The great season of Lent is upon us. It’s a season of penance that is meant to call us to deeper conversion and put us more in touch with Jesus our Lord and the events by which he made salvation and life forever with him possible. It’s a beautiful season of examination for us in which we are to make concrete steps to root out the things in our life that are not of God. As great as this time of year is though, I must admit that there is always part of me that does not look forward to it. The idea of making some act of sacrifice, giving up something, doing some extra spiritual practice or act of charity outside of our normal routine for all the weeks of Lent can be a little daunting. In fact, throughout the season, many of us experience some degree of failure in keeping our intended observance. While it’s not a bad thing to experience some failure (for humility’s sake) in our Lenten observance, we may still wonder what we can reasonable do throughout the whole season of Lent so that it may be truly fruitful for us.
Well, who says we must do one thing throughout the whole season? Perhaps there are different things we can do – perhaps something different each week. I’d like to borrow a few great suggestions offered by our very own Bishop Callahan last year at this time, plus a few others:
1st Week - Contemplate your baptism. Everybody knows their birthday, but very few people know the date (or even place) of their baptism. That’s a shame, because the date of our baptism marks the beginning of the indwelling of the Holy Trinity within our souls – the moment when we were given a new and permanent supernatural identity. Find your baptismal certificate and display it in a place in which it will serve as a spiritual reminder to you. In your prayer each day, reflect on the fact that you are a son or daughter of God, and reflect on the spiritual journey of your life up to the present. What has works God done and how has he been present throughout your life, both in the joys and sorrows?
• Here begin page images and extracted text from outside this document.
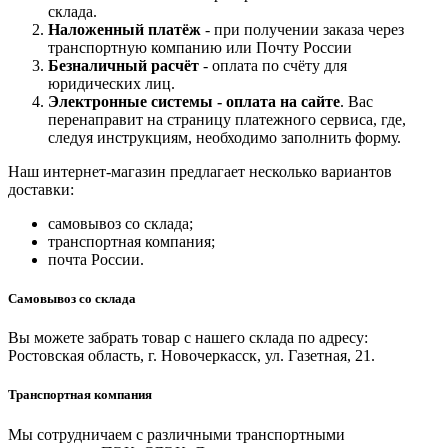
склада.
Наложенный платёж
- при получении заказа через
транспортную компанию или Почту России
Безналичный расчёт
- оплата по счёту для
юридических лиц.
Электронные системы - о
плата на сайте
. Вас
перенаправит на страницу платежного сервиса, где,
следуя инструкциям, необходимо заполнить форму.
Наш интернет-магазин предлагает несколько вариантов
доставки:
самовывоз со склада;
транспортная компания;
почта России.
Самовывоз со склада
Вы можете забрать товар с нашего склада по адресу:
Ростовская область, г. Новочеркасск, ул. Газетная, 21.
Транспортная компания
Мы сотрудничаем с различными транспортными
The joy you find in your baptism should be connected to the joy of Easter to come.
2nd Week - Do some spiritual practice or activity. Take up some special prayer or devotion that you don’t often do – perhaps the Rosary or the Divine Mercy Chaplet. Go to daily Mass throughout the week if it is at a time you are able to go. Read about the life of a particular saint and develop a relationship with them to assist you in your walk with the Lord.
3rd Week - Corporal Works of Mercy. Since we are in the Holy Year of Mercy, focus on performing one or more of these corporal works: feed the hungry, give drink to the thirsty, clothe the naked, shelter the homeless, visit the sick, visit the imprisoned, bury the dead.
4th Week - Spiritual Works of Mercy. Focus on performing one or more of these spiritual works: admonish the sinner, instruct the ignorant, counsel the doubtful, bear wrongs patiently, forgive offenses willingly, comfort the afflicted, pray for the living and the dead.
5th Week - Learn more about your faith. Dedicate time each day to reading the Scriptures, a portion of the Catechism, or some other catechetical book. Check out the Lighthouse Media Kiosk or website.
6th Week - Fully engage Holy Week. Attend as many of the Holy Week liturgies as you are able. Read the Passion narratives beforehand and place yourself in them. Of all the persons mentioned in the narratives, whom do you identify with most?